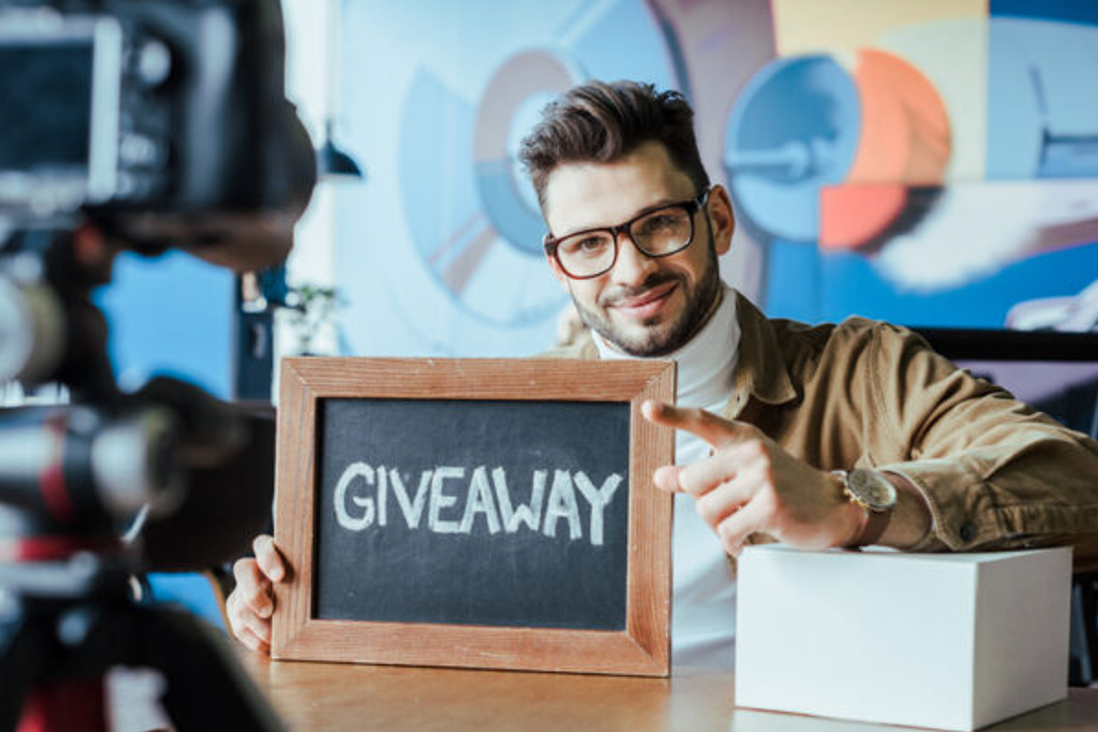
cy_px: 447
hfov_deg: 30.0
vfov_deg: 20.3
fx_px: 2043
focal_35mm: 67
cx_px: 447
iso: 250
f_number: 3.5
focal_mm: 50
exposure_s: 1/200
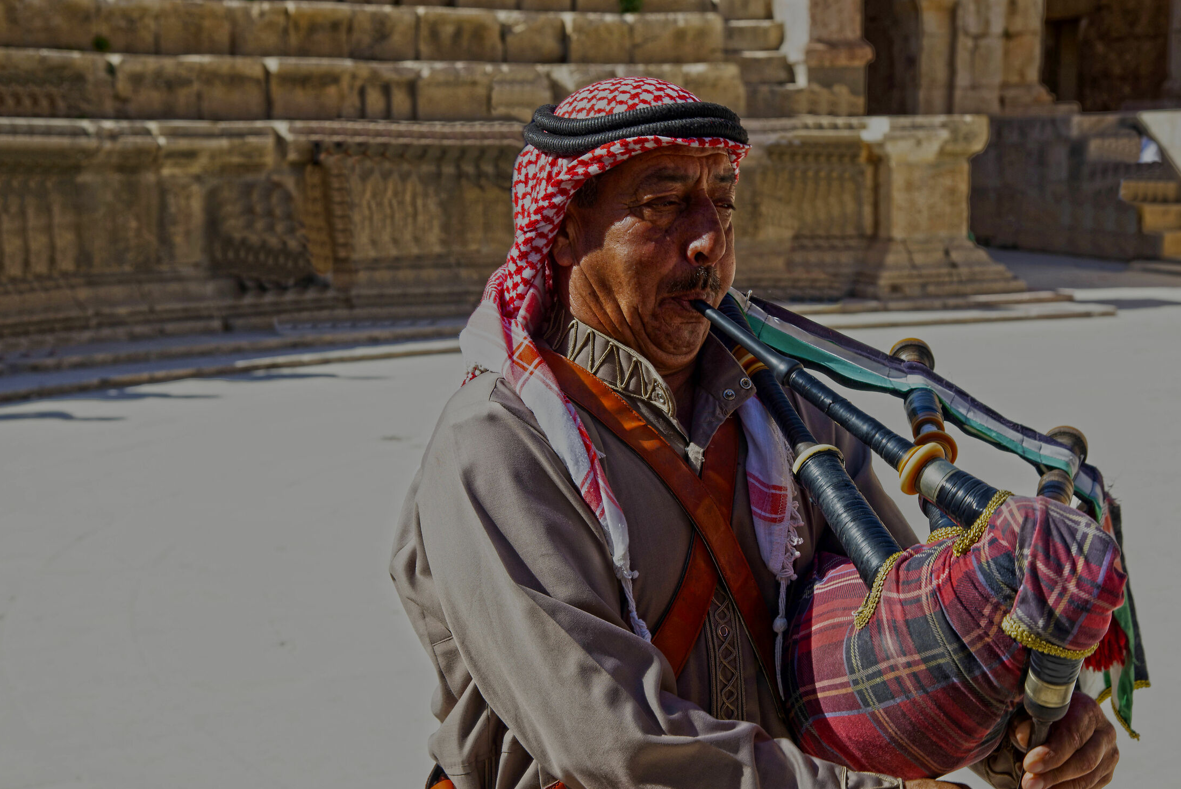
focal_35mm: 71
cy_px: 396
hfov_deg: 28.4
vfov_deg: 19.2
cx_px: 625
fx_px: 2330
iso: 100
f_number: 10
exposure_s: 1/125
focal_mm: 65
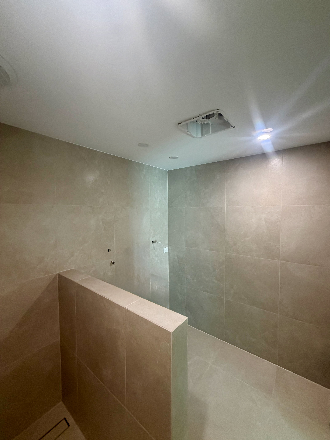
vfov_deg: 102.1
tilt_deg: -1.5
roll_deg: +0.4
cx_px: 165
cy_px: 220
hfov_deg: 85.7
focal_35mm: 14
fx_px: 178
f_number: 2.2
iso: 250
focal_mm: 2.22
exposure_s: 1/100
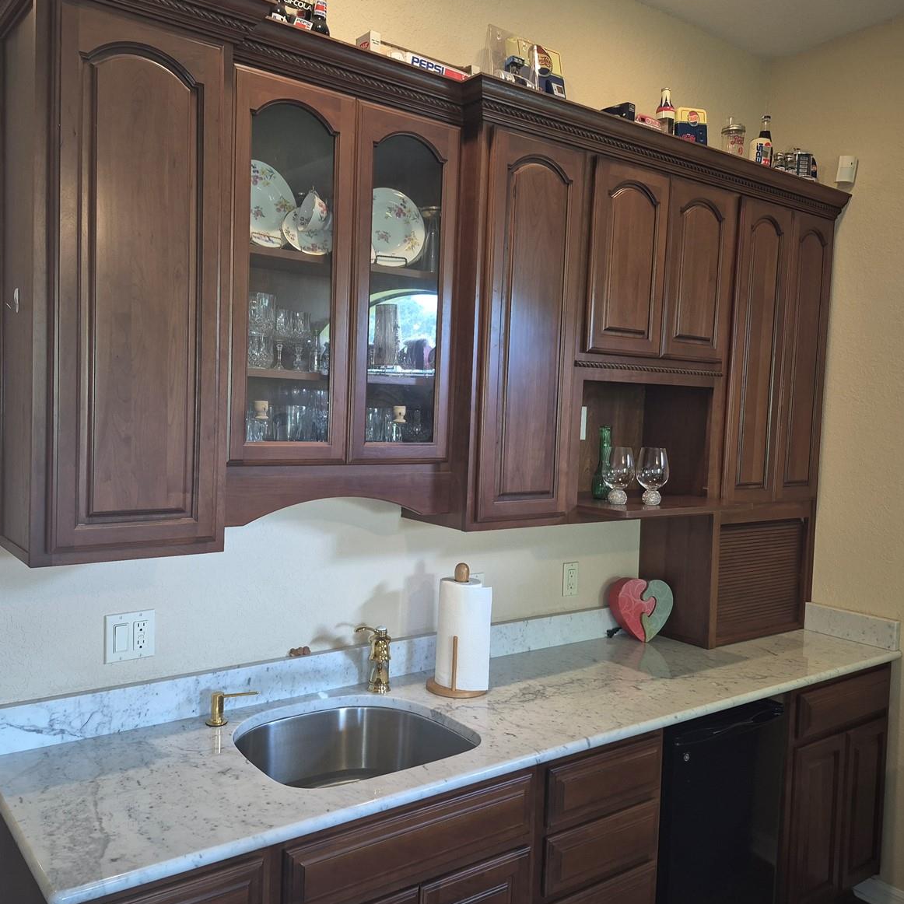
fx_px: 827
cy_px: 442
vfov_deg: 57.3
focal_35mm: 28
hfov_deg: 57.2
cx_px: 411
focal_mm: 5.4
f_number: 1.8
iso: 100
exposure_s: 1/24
########
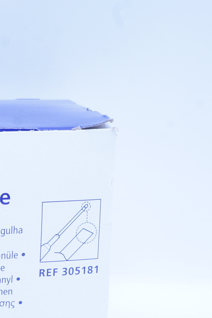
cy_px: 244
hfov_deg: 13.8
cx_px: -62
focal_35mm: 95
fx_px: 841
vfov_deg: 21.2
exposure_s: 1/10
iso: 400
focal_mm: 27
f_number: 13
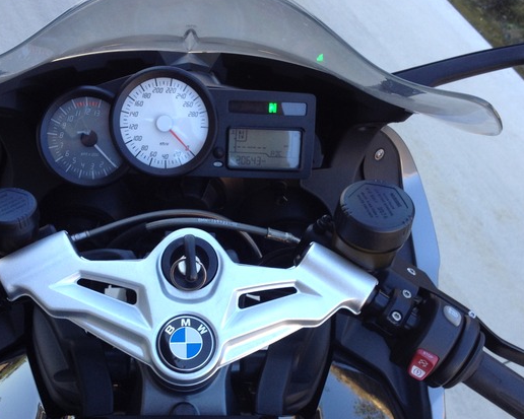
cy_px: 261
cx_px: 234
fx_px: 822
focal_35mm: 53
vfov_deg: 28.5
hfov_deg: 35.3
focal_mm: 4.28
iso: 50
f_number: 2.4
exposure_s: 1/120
########
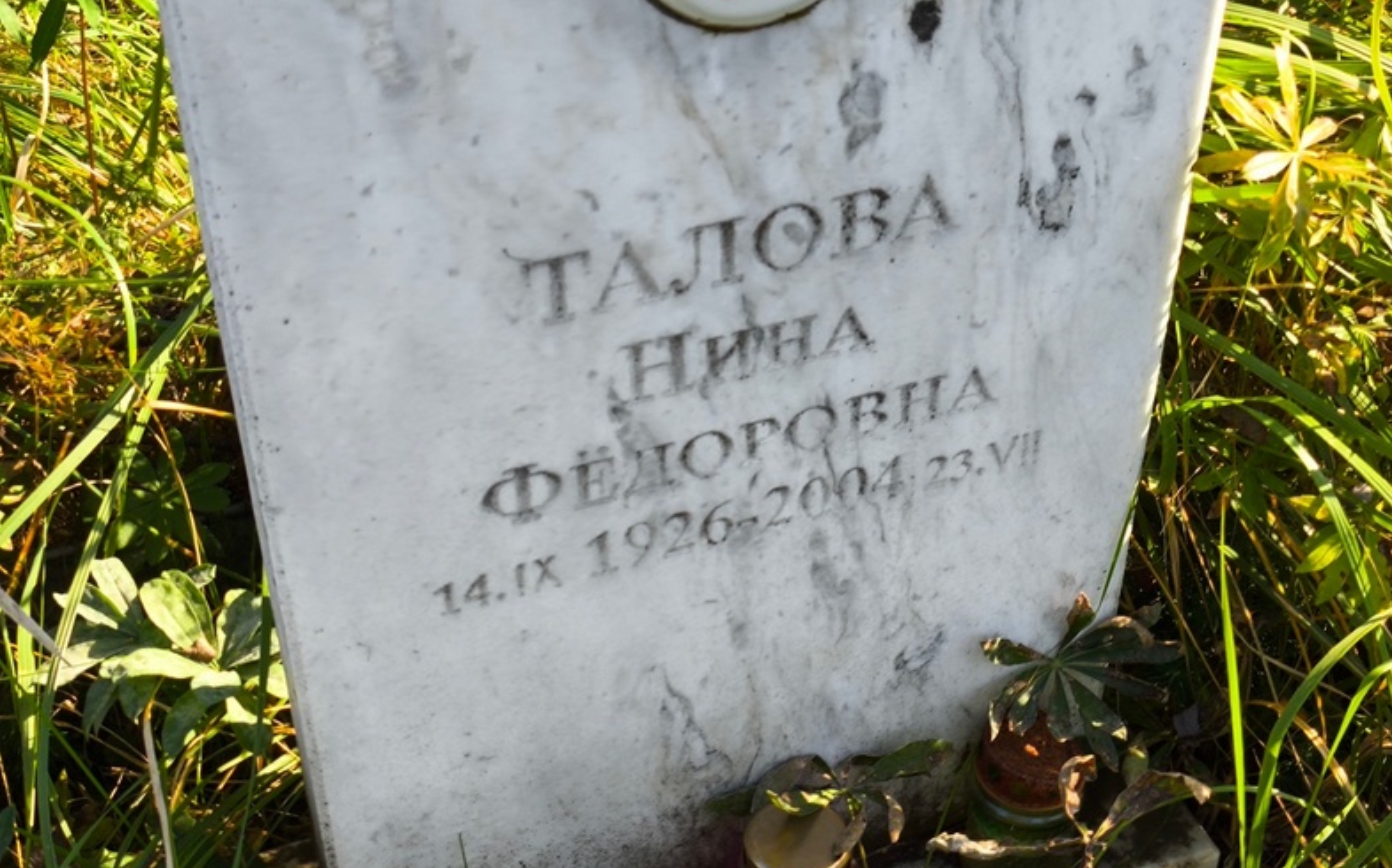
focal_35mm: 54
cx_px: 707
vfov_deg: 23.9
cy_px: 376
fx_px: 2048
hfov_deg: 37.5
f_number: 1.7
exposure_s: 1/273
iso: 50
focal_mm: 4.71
########
Aim of the exercise: What is wanted is an exact copy of the lines above from the one containing "focal_mm: 27" through the one containing "exposure_s: 1/120", with no pictures in it.

Finished task:
focal_mm: 27
f_number: 13
cy_px: 261
cx_px: 234
fx_px: 822
focal_35mm: 53
vfov_deg: 28.5
hfov_deg: 35.3
focal_mm: 4.28
iso: 50
f_number: 2.4
exposure_s: 1/120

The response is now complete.